Your reply should reproduce the data below without a single alteration, apart from dropping the images.
--------------------------------
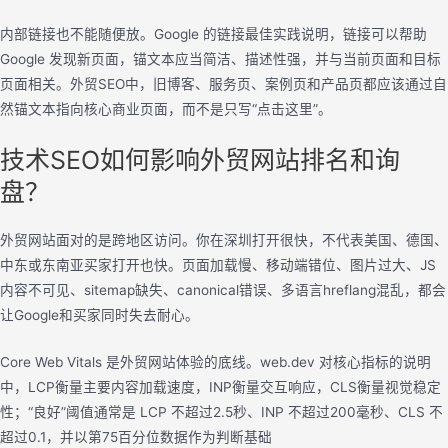
内部链接也不能随便放。Google 的链接最佳实践说明，链接可以帮助
Google 发现新页面，锚文本应当简洁、描述性强，并与当前页面和目标
页面相关。外贸SEO中，旧博客、服务页、案例页和产品页都应该通过自
然锚文本指向核心商业页面，而不是只写“点击这里”。
技术SEO如何影响外贸网站排名和询
盘？
外贸网站面对的是跨地区访问。你在深圳打开很快，不代表美国、德国、
中东或东南亚买家打开也快。页面加载慢、移动端错位、图片过大、JS
内容不可见、sitemap缺失、canonical错误、多语言hreflang混乱，都会
让Google和买家同时失去耐心。
Core Web Vitals 是外贸网站体验的底线。web.dev 对核心指标的说明
中，LCP衡量主要内容加载速度，INP衡量交互响应，CLS衡量视觉稳定
性；“良好”阈值通常是 LCP 不超过2.5秒、INP 不超过200毫秒、CLS 不
超过0.1，并以第75百分位数据作为判断基础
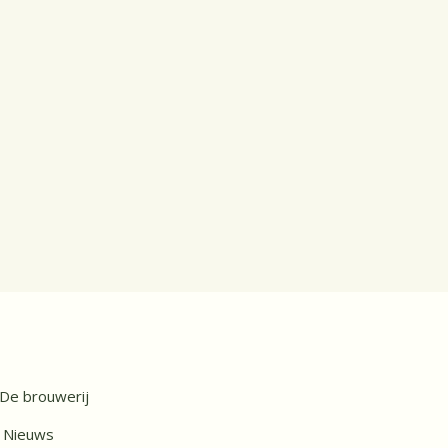
De brouwerij
Nieuws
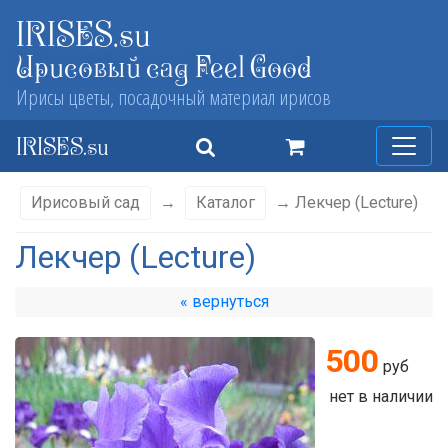
IRISES.su
Ирисовый сад Feel Good
Ирисы цветы, посадочный материал ирисов
IRISES.su
Ирисовый сад
→
Каталог
→ Лекчер (Lecture)
Лекчер (Lecture)
« вернуться
500
руб
нет в наличии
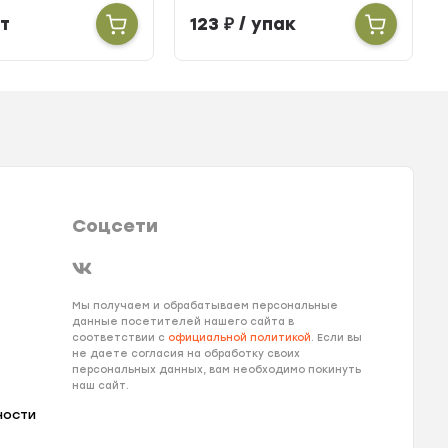
т
123
₽
/ упак
Соцсети
Мы получаем и обрабатываем персональные
данные посетителей нашего сайта в
соответствии с
официальной политикой
. Если вы
не даете согласия на обработку своих
персональных данных, вам необходимо покинуть
наш сайт.
ности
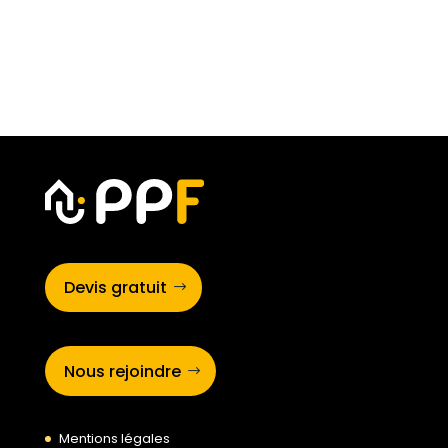
Devis gratuit
Nous rejoindre
Mentions légales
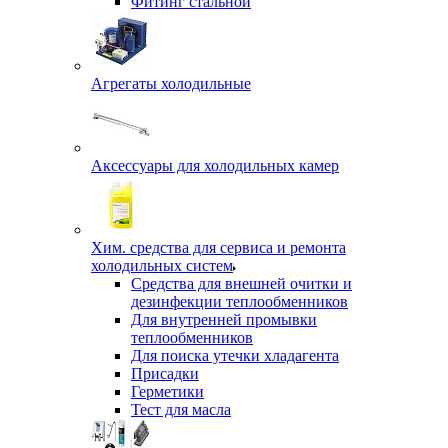
Фитинг стальной
Агрегаты холодильные
Аксессуары для холодильных камер
Хим. средства для сервиса и ремонта
холодильных систем
Средства для внешней очитки и
дезинфекции теплообменников
Для внутренней промывки
теплообменников
Для поиска утечки хладагента
Присадки
Герметики
Тест для масла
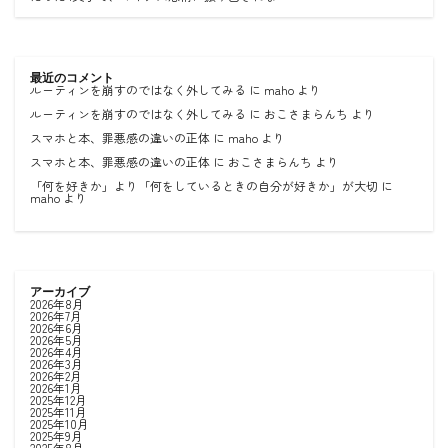
最近のコメント
ルーティンを崩すのではなく外してみる
に
maho
より
ルーティンを崩すのではなく外してみる
に
おこさまらんち
より
スマホと本、罪悪感の違いの正体
に
maho
より
スマホと本、罪悪感の違いの正体
に
おこさまらんち
より
「何を好きか」より「何をしているときの自分が好きか」が大切
に
maho
より
アーカイブ
2026年8月
2026年7月
2026年6月
2026年5月
2026年4月
2026年3月
2026年2月
2026年1月
2025年12月
2025年11月
2025年10月
2025年9月
2025年8月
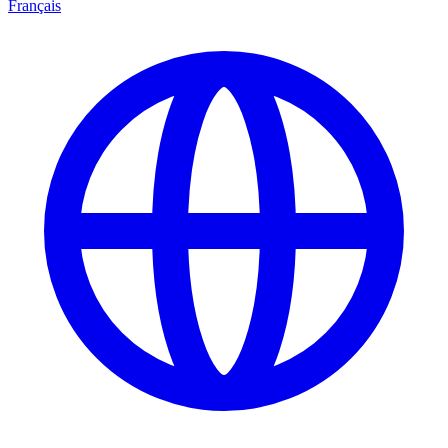
Français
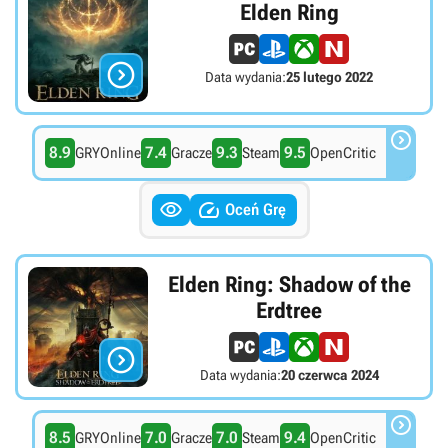
Elden Ring

Data wydania:
25 lutego 2022

8.9
7.4
9.3
9.5
GRYOnline
Gracze
Steam
OpenCritic


Oceń Grę
Elden Ring: Shadow of the
Erdtree

Data wydania:
20 czerwca 2024

8.5
7.0
7.0
9.4
GRYOnline
Gracze
Steam
OpenCritic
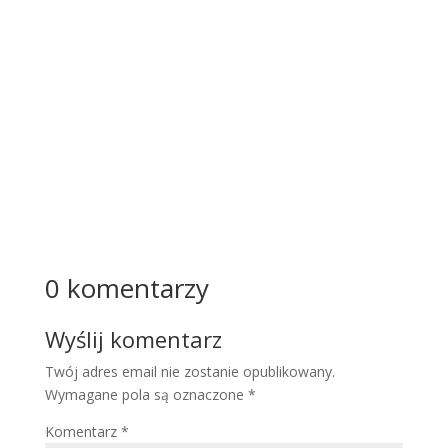
który
łączy
estetyk
ę,
komfo
rt i...
Więcej
0 komentarzy
Wyślij komentarz
Twój adres email nie zostanie opublikowany.
Wymagane pola są oznaczone
*
Komentarz
*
--------------------------------
» Solved exercise:
内部链接也不能随便放。Google 的链接最佳实践说明，链接可以帮助
Google 发现新页面，锚文本应当简洁、描述性强，并与当前页面和目标
页面相关。外贸SEO中，旧博客、服务页、案例页和产品页都应该通过自
然锚文本指向核心商业页面，而不是只写“点击这里”。
技术SEO如何影响外贸网站排名和询
盘？
外贸网站面对的是跨地区访问。你在深圳打开很快，不代表美国、德国、
中东或东南亚买家打开也快。页面加载慢、移动端错位、图片过大、JS
内容不可见、sitemap缺失、canonical错误、多语言hreflang混乱，都会
让Google和买家同时失去耐心。
Core Web Vitals 是外贸网站体验的底线。web.dev 对核心指标的说明
中，LCP衡量主要内容加载速度，INP衡量交互响应，CLS衡量视觉稳定
性；“良好”阈值通常是 LCP 不超过2.5秒、INP 不超过200毫秒、CLS 不
超过0.1，并以第75百分位数据作为判断基础
De brouwerij
Nieuws
IRISES.su
Ирисовый сад Feel Good
Ирисы цветы, посадочный материал ирисов
IRISES.su
Ирисовый сад
→
Каталог
→ Лекчер (Lecture)
Лекчер (Lecture)
« вернуться
500
руб
нет в наличии
т
123
₽
/ упак
Соцсети
Мы получаем и обрабатываем персональные
данные посетителей нашего сайта в
соответствии с
официальной политикой
. Если вы
не даете согласия на обработку своих
персональных данных, вам необходимо покинуть
наш сайт.
ности
Devis gratuit
Nous rejoindre
Mentions légales
Фитинг стальной
Агрегаты холодильные
Аксессуары для холодильных камер
Хим. средства для сервиса и ремонта
холодильных систем
Средства для внешней очитки и
дезинфекции теплообменников
Для внутренней промывки
теплообменников
Для поиска утечки хладагента
Присадки
Герметики
Тест для масла
最近のコメント
ルーティンを崩すのではなく外してみる
に
maho
より
ルーティンを崩すのではなく外してみる
に
おこさまらんち
より
スマホと本、罪悪感の違いの正体
に
maho
より
スマホと本、罪悪感の違いの正体
に
おこさまらんち
より
「何を好きか」より「何をしているときの自分が好きか」が大切
に
maho
より
アーカイブ
2026年8月
2026年7月
2026年6月
2026年5月
2026年4月
2026年3月
2026年2月
2026年1月
2025年12月
2025年11月
2025年10月
2025年9月
2025年8月
Français
Elden Ring

Data wydania:
25 lutego 2022

8.9
7.4
9.3
9.5
GRYOnline
Gracze
Steam
OpenCritic


Oceń Grę
Elden Ring: Shadow of the
Erdtree

Data wydania:
20 czerwca 2024

8.5
7.0
7.0
9.4
GRYOnline
Gracze
Steam
OpenCritic
który
łączy
estetyk
ę,
komfo
rt i...
Więcej
0 komentarzy
Wyślij komentarz
Twój adres email nie zostanie opublikowany.
Wymagane pola są oznaczone
*
Komentarz
*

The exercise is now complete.